◆ MATERIAL FOR THIS EXERCISE

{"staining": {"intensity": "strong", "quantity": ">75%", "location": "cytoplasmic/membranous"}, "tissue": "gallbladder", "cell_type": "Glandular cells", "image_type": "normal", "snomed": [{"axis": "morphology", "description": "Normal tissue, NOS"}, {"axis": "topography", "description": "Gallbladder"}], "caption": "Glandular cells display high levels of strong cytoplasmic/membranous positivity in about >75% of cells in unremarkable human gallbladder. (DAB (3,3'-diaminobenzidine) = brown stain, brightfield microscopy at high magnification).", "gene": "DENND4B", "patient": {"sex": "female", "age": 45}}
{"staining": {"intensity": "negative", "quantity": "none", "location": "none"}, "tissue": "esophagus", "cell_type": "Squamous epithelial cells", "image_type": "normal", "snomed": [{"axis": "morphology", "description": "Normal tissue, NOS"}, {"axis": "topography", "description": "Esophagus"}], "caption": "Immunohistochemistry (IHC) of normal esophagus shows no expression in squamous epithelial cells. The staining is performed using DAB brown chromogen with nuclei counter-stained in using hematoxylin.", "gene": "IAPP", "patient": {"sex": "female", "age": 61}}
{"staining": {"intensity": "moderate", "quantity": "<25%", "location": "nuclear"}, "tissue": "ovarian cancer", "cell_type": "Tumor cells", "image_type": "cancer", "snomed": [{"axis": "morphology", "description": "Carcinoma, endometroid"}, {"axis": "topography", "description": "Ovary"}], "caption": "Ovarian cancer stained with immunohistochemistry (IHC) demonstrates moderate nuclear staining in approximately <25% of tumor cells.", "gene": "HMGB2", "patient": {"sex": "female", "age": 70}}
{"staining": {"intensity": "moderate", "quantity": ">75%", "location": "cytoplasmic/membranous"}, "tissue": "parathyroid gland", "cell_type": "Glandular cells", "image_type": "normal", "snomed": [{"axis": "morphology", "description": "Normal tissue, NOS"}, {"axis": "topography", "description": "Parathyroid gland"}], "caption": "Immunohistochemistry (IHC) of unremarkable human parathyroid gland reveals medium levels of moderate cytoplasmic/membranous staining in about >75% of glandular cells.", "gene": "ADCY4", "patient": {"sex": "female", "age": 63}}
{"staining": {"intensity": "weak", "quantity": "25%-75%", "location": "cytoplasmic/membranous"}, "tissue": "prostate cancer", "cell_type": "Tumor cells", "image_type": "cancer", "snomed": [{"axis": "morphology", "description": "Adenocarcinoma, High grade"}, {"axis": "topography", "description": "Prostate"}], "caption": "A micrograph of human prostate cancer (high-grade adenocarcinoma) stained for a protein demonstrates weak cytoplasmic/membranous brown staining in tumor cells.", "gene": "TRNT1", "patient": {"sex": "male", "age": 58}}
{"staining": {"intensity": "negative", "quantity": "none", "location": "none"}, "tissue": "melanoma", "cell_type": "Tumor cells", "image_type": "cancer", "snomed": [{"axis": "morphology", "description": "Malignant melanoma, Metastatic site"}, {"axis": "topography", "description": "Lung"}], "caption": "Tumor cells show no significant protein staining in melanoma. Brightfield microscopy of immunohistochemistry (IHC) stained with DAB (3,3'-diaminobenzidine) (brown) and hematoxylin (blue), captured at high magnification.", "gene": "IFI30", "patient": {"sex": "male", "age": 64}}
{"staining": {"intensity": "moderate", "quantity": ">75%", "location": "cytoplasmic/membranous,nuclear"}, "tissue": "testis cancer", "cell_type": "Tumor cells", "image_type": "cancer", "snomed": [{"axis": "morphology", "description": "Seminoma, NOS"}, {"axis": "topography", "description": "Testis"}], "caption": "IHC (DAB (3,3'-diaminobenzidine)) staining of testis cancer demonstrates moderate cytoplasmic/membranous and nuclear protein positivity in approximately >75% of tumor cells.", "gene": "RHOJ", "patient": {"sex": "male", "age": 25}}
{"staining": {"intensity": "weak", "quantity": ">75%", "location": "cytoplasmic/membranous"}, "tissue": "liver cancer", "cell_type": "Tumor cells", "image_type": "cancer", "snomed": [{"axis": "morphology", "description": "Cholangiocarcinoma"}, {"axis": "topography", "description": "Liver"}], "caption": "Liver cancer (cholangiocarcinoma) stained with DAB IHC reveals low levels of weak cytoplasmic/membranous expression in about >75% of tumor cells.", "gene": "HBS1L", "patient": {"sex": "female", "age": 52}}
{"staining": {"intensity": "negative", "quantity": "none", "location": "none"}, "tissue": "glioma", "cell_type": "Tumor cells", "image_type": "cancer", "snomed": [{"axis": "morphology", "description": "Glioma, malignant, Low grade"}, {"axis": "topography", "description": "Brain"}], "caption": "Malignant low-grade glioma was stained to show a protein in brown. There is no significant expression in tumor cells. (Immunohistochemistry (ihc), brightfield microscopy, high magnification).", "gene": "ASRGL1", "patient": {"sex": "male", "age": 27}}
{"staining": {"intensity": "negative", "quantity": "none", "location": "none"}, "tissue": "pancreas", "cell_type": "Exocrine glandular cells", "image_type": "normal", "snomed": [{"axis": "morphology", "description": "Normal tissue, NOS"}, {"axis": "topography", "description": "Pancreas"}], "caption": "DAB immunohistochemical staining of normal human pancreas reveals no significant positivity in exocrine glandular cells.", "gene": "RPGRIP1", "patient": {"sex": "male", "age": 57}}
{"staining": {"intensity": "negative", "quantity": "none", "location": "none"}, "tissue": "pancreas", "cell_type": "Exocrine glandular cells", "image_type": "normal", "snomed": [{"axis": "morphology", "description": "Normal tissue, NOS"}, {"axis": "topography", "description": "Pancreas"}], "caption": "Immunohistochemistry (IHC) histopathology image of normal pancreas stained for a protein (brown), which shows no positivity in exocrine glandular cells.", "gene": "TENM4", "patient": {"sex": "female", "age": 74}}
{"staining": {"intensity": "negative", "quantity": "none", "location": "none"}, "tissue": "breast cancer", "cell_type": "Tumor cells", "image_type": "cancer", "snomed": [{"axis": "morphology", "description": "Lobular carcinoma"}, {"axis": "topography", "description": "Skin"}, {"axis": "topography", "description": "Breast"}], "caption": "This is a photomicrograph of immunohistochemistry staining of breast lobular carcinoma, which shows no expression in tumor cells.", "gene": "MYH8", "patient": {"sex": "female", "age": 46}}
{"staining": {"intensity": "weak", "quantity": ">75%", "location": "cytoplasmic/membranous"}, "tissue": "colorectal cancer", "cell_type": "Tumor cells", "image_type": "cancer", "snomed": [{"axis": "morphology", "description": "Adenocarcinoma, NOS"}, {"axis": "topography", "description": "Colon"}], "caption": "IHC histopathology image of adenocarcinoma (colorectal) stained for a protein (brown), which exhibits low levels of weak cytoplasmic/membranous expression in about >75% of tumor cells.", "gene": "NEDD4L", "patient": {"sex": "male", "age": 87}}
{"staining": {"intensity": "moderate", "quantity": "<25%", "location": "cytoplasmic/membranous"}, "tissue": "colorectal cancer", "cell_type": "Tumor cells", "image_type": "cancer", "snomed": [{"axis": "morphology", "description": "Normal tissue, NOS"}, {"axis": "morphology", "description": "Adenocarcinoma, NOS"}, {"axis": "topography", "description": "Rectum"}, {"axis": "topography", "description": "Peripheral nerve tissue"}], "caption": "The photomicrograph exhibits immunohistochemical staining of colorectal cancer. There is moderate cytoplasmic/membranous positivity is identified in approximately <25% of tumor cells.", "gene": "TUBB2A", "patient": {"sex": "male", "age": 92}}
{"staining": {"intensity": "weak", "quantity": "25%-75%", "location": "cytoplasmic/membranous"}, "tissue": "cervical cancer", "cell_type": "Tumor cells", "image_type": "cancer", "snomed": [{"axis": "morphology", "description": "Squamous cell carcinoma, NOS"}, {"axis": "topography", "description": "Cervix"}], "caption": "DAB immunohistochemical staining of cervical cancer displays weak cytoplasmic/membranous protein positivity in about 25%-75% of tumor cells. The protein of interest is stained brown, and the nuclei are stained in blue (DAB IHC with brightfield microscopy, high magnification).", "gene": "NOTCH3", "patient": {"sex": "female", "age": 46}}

◆ WORK TASK
For the word "exocrine", count the lines of the listing that hold it, and reply with the count by itself.

◆ ANSWER FOR THE TASK
2